What you have to do |
Reproduce the passage about a possible Apple headset word for word from "There'll be a" to "a TrueDepth array).".

TrueDepth sensors, made commonplace with Face ID, will measure the distance from the display to the eye and the shape of the eye. An infrared camera will measure the direction and dilation of the pupil to know where the user is looking, including in three dimensions since pupil dilation determines focus and depth perception. Knowing the exact distance, enables offsetting distortion in the opposite direction to a user's vision.
There'll be a standard eye test at setup. A slider, perhaps controlled by an Apple Watch-like Digital Crown will be adjusted until the user can see every line in sharpness. I expect this technology to appear on iPhones and iPads (and future Macs with a TrueDepth array).
This digital optical variability will enable dynamic adjustments multiple times per second, solving the problem of edge blur in existing VR headsets as your face moves the set. This may also solve the motion sickness some users experience with VR headsets. Both of these are important problems to solve if Apple is going to break this segment into the mainstream.
Removing unnecessary glass and mechanical adjustments traditionally needed to account for vision differences, will enable a shorter profile ahead of the user and a much more lightweight assembly. The fact that an external power source is expected, reinforces this. They're going for small and lightweight. This leads me to believe that it won’t have a strap, but instead typical stems that sit on your ears.

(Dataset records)
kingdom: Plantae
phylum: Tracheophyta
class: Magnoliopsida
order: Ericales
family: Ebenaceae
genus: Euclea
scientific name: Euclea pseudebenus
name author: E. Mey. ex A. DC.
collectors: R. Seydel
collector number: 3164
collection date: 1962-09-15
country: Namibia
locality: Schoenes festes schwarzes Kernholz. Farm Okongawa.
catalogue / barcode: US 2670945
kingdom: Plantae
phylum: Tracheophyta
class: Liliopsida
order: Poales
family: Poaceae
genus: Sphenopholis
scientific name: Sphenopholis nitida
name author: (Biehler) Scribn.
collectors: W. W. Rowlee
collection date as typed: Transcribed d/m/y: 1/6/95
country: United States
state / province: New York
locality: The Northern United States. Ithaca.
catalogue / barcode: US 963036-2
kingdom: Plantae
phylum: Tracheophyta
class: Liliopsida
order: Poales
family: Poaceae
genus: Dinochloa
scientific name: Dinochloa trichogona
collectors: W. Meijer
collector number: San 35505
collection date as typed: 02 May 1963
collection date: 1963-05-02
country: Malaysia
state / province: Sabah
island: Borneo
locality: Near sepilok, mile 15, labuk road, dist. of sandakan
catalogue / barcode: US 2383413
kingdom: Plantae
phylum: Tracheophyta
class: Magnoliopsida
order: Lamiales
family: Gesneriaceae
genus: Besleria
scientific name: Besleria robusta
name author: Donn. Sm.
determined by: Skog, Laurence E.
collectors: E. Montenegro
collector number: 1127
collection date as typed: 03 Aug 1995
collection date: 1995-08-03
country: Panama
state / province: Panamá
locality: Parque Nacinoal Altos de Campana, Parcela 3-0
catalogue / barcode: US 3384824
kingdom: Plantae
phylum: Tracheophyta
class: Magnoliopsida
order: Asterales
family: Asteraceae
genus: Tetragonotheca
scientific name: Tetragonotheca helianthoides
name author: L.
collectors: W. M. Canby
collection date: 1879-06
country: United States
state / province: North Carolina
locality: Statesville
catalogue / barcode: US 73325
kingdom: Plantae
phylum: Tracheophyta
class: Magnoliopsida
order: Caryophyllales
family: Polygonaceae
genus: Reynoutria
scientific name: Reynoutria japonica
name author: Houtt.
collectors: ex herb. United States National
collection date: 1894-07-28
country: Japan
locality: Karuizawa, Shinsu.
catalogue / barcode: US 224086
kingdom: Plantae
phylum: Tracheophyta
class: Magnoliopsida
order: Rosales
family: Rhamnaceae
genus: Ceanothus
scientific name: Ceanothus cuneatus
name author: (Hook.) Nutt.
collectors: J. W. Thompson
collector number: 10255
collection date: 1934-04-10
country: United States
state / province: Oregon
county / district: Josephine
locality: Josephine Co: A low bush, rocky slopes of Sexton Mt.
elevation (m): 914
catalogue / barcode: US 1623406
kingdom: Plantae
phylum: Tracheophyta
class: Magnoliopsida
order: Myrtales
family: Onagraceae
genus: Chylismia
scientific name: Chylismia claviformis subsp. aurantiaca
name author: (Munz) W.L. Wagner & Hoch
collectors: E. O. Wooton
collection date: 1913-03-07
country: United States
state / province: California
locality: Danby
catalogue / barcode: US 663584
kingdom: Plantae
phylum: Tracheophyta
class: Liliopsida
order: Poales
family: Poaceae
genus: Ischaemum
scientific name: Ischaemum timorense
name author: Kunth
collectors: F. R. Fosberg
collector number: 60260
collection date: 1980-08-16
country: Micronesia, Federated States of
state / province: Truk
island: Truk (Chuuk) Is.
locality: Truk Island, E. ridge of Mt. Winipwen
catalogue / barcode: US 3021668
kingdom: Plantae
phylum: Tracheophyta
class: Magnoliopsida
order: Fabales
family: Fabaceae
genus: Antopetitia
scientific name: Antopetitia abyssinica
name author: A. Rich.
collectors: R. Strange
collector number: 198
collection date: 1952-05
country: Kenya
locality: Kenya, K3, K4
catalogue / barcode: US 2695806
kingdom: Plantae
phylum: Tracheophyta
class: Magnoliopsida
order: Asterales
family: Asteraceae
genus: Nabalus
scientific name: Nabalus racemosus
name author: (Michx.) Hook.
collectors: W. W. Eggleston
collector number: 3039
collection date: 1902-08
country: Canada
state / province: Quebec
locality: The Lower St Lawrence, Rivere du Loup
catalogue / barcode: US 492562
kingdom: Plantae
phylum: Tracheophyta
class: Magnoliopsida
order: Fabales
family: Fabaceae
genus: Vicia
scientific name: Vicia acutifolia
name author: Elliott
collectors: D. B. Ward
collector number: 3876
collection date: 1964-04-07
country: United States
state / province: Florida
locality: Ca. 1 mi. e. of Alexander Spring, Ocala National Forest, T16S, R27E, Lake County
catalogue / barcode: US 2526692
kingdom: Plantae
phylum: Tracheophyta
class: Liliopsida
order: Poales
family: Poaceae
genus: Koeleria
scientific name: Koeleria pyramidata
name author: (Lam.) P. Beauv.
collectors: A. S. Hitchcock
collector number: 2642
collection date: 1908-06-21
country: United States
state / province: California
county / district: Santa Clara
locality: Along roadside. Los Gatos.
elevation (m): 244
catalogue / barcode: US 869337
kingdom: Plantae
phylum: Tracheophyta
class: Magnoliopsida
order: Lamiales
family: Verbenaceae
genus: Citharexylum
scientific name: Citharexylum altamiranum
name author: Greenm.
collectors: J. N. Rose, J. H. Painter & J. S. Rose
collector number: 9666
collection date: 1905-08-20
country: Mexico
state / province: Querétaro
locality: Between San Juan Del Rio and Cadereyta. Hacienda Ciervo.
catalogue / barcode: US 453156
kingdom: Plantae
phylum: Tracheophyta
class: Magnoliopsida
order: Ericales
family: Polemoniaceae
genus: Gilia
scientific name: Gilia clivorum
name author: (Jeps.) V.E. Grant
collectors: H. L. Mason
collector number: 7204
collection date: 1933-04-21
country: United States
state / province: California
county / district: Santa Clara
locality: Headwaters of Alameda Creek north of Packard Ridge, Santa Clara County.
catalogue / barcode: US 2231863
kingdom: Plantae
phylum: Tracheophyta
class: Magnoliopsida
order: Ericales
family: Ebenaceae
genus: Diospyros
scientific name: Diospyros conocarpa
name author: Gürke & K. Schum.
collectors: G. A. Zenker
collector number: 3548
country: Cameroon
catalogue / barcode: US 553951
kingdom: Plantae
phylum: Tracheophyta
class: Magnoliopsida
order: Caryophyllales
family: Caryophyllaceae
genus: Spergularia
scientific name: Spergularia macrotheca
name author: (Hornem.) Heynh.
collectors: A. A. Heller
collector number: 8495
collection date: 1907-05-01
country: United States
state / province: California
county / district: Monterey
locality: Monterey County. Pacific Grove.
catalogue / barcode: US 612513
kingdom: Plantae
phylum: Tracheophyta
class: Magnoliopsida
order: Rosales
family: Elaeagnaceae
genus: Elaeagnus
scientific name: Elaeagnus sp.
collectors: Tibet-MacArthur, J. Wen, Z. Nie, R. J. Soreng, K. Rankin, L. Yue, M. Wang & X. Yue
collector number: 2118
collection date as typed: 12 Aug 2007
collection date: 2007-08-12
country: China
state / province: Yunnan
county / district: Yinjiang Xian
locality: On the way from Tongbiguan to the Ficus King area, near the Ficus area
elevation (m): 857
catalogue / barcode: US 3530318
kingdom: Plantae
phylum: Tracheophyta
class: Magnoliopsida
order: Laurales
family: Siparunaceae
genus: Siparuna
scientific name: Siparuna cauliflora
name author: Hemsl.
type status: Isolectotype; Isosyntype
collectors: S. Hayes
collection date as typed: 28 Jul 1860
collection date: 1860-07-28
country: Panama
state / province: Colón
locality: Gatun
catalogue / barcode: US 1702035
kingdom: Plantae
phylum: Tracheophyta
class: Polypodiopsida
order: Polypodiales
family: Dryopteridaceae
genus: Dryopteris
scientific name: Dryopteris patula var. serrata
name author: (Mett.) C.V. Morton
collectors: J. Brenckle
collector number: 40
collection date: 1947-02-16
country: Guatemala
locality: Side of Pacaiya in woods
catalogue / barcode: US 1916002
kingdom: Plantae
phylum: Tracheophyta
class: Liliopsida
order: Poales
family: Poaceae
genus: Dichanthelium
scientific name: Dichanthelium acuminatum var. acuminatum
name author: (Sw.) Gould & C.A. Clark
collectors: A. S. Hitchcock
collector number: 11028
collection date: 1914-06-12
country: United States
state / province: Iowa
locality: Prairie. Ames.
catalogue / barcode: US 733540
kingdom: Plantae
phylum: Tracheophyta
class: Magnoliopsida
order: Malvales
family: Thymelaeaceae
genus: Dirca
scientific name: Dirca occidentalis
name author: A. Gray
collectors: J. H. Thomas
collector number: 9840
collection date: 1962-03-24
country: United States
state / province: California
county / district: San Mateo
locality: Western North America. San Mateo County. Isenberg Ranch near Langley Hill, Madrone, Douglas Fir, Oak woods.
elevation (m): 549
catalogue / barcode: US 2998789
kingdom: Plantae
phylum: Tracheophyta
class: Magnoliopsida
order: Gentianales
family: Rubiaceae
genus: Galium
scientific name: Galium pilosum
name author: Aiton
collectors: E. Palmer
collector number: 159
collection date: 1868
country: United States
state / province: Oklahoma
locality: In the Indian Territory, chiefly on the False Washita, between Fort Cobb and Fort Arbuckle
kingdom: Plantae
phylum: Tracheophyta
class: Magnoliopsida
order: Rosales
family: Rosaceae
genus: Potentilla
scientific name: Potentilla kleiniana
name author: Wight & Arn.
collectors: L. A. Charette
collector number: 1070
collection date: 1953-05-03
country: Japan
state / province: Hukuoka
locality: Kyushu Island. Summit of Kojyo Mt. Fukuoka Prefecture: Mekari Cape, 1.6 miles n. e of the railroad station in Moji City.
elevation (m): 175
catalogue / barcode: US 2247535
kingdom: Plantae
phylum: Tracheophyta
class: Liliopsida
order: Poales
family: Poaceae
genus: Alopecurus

Expected output |
There'll be a standard eye test at setup. A slider, perhaps controlled by an Apple Watch-like Digital Crown will be adjusted until the user can see every line in sharpness. I expect this technology to appear on iPhones and iPads (and future Macs with a TrueDepth array).